Entendem, agora, porque eu fico puta da cara com os psicanalistas que se apoiam nas falas dos autistas nível 1 de suporte, que ficam traduzindo fórum online de adolescente americano, para sustentar disputa entre abordagens ou perspectivas terapêuticas?
É desonesto. O dossiê entregue pela Abraça, Vidas Negras com Deficiência Importam e Autistas Brasil, como muitas famílias de autistas nível 2 e 3 de suporte e vários profissionais avisaram, disseminou efeitos perniciosos que autistas nível 1 de suporte não sofrerão e parecem não se importar, desde que seja resguardado a eles um lugar de poder, mais do que de fala, na chamada “comunidade autista”.
Quase ao mesmo tempo, a Agência Nacional de Saúde (ANS) emitiu uma normativa que desobrigou os planos a cobrir ABA realizada na escola e em domicílio. Agora, tem que ser inteiramente em clínica. O problema é que a ABA se caracteriza por quase não acontecer em clínica, mas nos ambientes naturalísticos da criança, ou seja, casa e escola. Na prática, o que a ANS fez foi autorizar os planos a não custear ABA.
Como se fosse pouco, o Conselho Regional de Psicologia de Minas Gerais emitiu uma orientação para que as instituições de ensino superior do estado não aceitem como estágio, nos cursos de Psicologia, as atividades desenvolvidas por Acompanhantes Terapêuticos.
Os argumentos?
Os mesmos de quem está lá aparelhando o MEC: escola não é espaço terapêutico; a psicologia não pode suprir os problemas estruturais da Educação; a Lei Brasileira de Inclusão (LBI) fala de “profissional de apoio escolar”, não fala “terapêutico”, entre outras bobagens e desvios de conversa.
Afinal, se a escola é lugar de inclusão e as pessoas com deficiência demandam cuidados terapêuticos, ela deixa de ser um lugar de inclusão se não for um espaço também terapêutico.
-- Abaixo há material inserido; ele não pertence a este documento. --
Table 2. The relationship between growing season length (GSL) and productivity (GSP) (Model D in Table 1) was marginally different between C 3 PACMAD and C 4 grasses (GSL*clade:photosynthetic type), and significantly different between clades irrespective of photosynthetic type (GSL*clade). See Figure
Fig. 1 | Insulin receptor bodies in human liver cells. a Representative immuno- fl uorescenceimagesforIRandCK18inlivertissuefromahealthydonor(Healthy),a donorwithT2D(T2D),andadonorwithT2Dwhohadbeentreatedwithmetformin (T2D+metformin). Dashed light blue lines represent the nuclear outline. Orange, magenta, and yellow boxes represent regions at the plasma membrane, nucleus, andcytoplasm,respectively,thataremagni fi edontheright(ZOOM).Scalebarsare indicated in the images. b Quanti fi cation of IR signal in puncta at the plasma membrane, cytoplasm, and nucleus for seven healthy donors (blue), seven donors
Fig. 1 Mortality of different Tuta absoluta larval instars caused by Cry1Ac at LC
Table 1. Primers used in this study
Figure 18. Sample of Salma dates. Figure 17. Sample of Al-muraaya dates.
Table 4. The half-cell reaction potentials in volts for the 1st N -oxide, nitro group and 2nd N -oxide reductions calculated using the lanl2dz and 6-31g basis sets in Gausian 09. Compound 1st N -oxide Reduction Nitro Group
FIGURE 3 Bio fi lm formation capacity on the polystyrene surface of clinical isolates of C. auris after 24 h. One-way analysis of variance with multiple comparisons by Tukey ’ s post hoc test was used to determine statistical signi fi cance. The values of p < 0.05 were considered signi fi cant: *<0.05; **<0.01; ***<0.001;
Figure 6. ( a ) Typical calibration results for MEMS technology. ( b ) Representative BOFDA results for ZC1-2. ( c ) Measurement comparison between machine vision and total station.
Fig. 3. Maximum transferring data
Os profissionais do CRP MG defendem escolas separadas para autistas?
Diante de problemas estruturais, os profissionais do CRP de Minas Gerais sempre se portam como avestruzes? Ou é só quando o problema é com autistas? Sim, porque se eu alego um problema estrutural para não fazer nada, eu me desresponsabilizo de qualquer ação alegando o caráter estrutural do problema, eu sou o próprio avestruz. Honestamente, esperava mais de um CRP.
Por fim, aí eu dificilmente acho que é um problema de diversidade de perspectiva - porque sabemos que o pano de fundo de tudo isso é uma luta entre psicanálise e behaviorismo - a explicação do CRP MG ignora que existe a Lei Berenice Piana, voltada especialmente para inclusão de autistas, e que fala de acompanhante especializado, logo, não se pode, simplesmente, como quer a Altíssima Corte de Psicólogos do Pão de Queijo, entregar a inclusão escolar dos autistas a pessoas que possuam apenas nível médio (sim, isso está no documento do CRP).
Qual é o próximo passo? Bom, eu acredito que vários CRPs vão copiar, caso os profissionais da Psicologia, as famílias, os estudantes de Psicologia, não façam nada. Por fim, vai chegar ao Conselho Federal. E o impacto disso é que estudantes precisam estagiar. É que existem estágios escolares porcos por aí que não chegam aos pés da experiência como Acompanhante Terapêutico/Especializado de um autista na escola. É também a mensagem de que o CRP MG é contra a terapia ABA.
E assim começamos mais uma semana desoladora, ansiosa e com o horizonte nublado, depois de ter acordado às 4 da manhã porque a criança autista nível 2 (ou 3, vai saber) de suporte teve mais uma crise de distúrbio de sono. Estamos indo para a terceira semana sem ABA, em período de transição para outra supervisora, depois do abandono da anterior.